We will never run out of stories to tell about love. It’s one of the reasons movies continue to exist; that and Marvel. Quebec writer/director Philippe Lesage’s newest has a two-pronged structure that encompasses the masculine and the feminine, gay and straight, requited and unrequited love.

Théodore Pellerin and Noée Abita star as Guillaume and Charlotte, Montreal step-siblings navigating the choppy waters of first love. Guillaume, the younger of the two, attends an all-boys school where his role as class clown hides a vulnerability — and, it turns out, a romantic yearning for his best friend Nicolas (Jules Roy Sicotte).

Charlotte starts the film in a relationship with Maxime (Pier-Luc Funk), but decides she’d be better off dating older guys. It’s a decision that will have terrible repercussions, physical as opposed to her brother’s mental anguish.

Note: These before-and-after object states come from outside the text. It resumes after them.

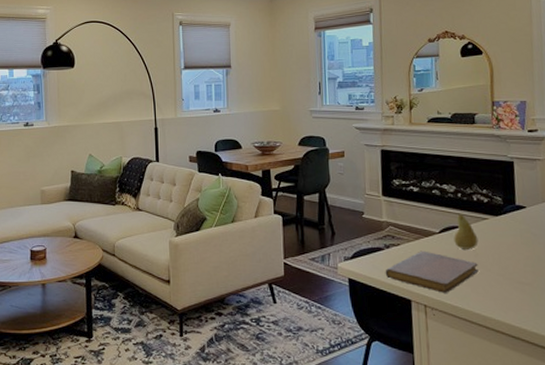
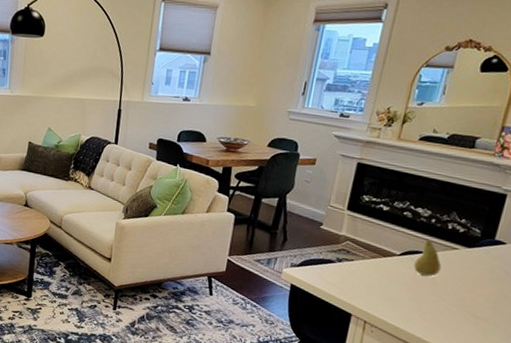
notebook: present [385,250,479,293] -> none [330,269,434,314]

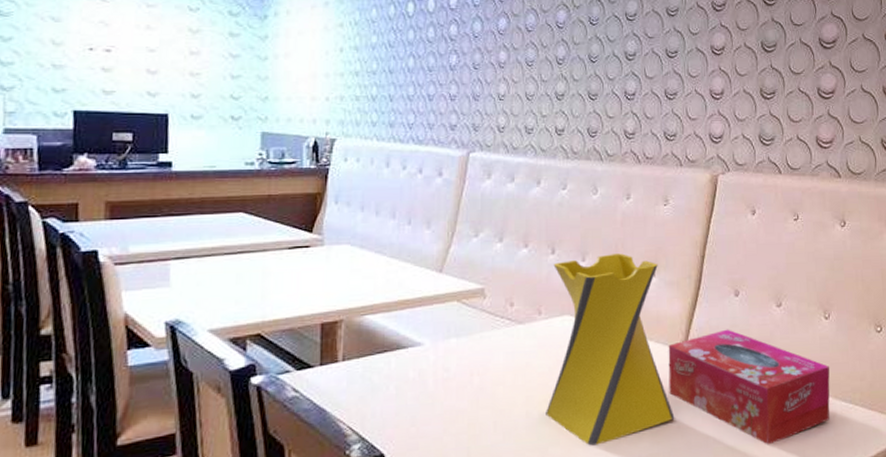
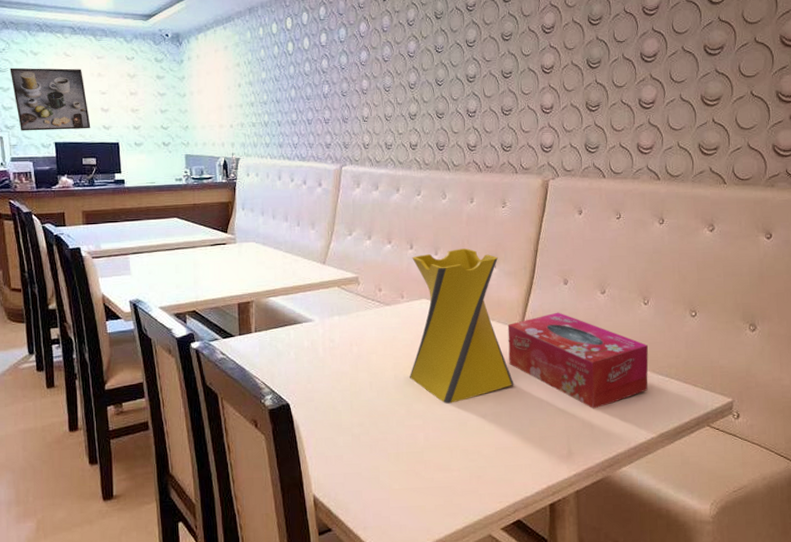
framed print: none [15,11,130,95] -> present [10,67,91,131]

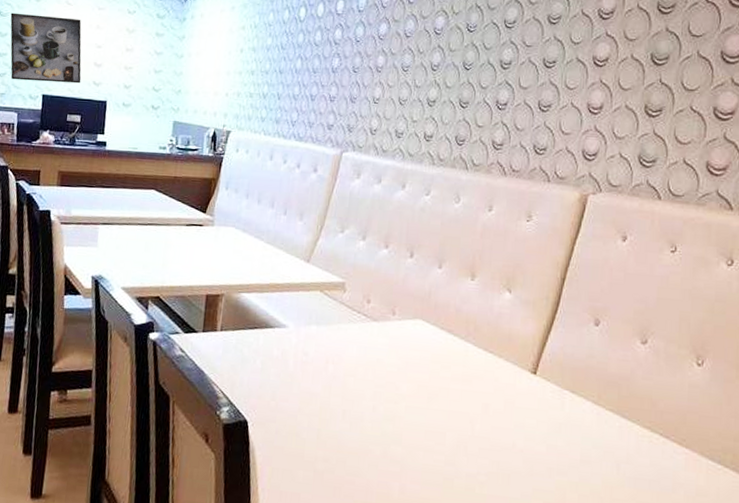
vase: present [410,248,514,404] -> none [391,264,518,452]
tissue box: present [507,312,649,409] -> none [514,358,698,490]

 said the story was two-pronged but that’s not quite true. The final 20 minutes the film takes a narrative detour, introducing two younger characters — 12-year-old Félix (Édouard Tremblay-Grenier) and Béatrice (Emilie Bierre) — who meet and begin a chaste romance at an outdoor summer sleep-away camp.

It’s an intriguing story in its own right, but it feels like a narrative cheat; we’re not finished with Charlotte and Guillaume, whom we leave in a precarious state that cries out for closure. But as horseplay among the campers echoes an earlier pillow fight at Guillaume’s school, it seems that Lesage is winding back the clock to suggest that maybe love stories don’t always have to end badly. Or at the very least, they can begin and begin again.